In the early hours of Wednesday, the pro-government Assembly approved the reduction in the number of legislators from 84 to 60 as of the next legislature, which will be elected in 2024.

The new norm "eliminates legislators by residue, leaving only legislators assigned by number of votes," Bukele said a few hours later when signing the decree that would allow the reform to be published in the official registry.

"With this reform, political participation is no longer plural. The Legislative Assembly would be made up of only three or four parties, which eliminates the possibility of minority representation,” the head of the FMLN legislative caucus Jaime Guevara said.

“By reducing to only two lawmaker per department, the representation of the social sectors is also reduced and the official party is favored.
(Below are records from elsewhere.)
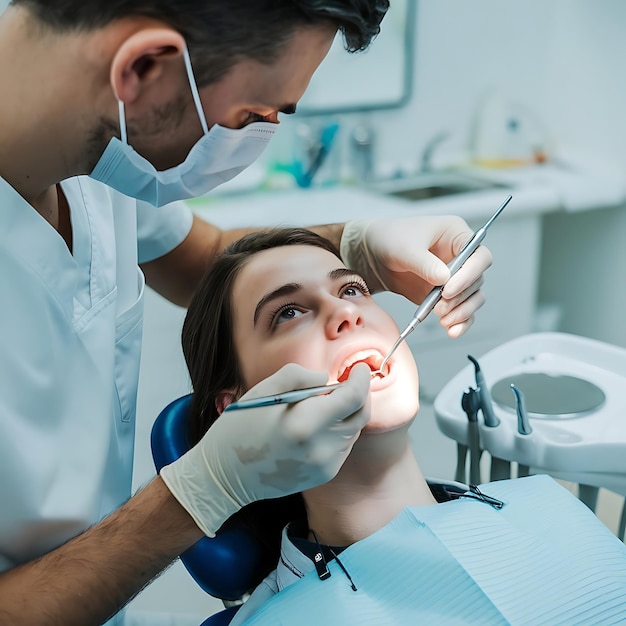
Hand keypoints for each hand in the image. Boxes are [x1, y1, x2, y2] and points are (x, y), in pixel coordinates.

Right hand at [160, 362, 370, 536]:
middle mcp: (320, 447)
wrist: (224, 476)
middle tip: (349, 381)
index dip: (361, 379)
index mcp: (304, 423)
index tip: (360, 368)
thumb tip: (326, 378)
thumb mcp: (264, 390)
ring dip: (347, 413)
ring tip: (324, 404)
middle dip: (359, 394)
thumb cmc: (240, 427)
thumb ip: (300, 376)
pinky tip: (317, 426)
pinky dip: (338, 431)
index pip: (353, 398)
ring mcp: (324, 465)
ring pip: (353, 431)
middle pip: (360, 415)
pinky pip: (343, 446)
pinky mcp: (323, 475)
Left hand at [340, 215, 492, 337]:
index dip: (469, 274)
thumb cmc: (390, 239)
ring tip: (442, 319)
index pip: (480, 257)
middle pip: (476, 281)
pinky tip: (451, 331)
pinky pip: (461, 310)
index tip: (448, 289)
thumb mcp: (405, 249)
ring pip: (472, 298)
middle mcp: (460, 256)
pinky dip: (460, 321)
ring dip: (461, 312)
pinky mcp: (445, 295)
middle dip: (460, 297)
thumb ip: (425, 263)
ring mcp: (455, 276)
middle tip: (439, 307)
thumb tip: (445, 279)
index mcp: (457, 235)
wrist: (373, 255)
This reform is practically a dirty trick whereby the government changes the rules of the game when they don't benefit it,” he added.

For decades, El Salvador has defined the number of legislators through the Hare formula, which divided the votes cast in a constituency among the seats contested there.

This quotient was then used to award each party as many seats as times it reached that quotient with its votes. If there were seats to be assigned after a first distribution of seats, the electoral authorities assigned seats considering the parties that had the largest residuals.

In the 2024 elections, El Salvador will use the D'Hondt system, which distributes the number of seats in proportion to the number of votes obtained by each party. This means that the parties that do not reach a minimum percentage of ballots are discarded for the distribution of seats.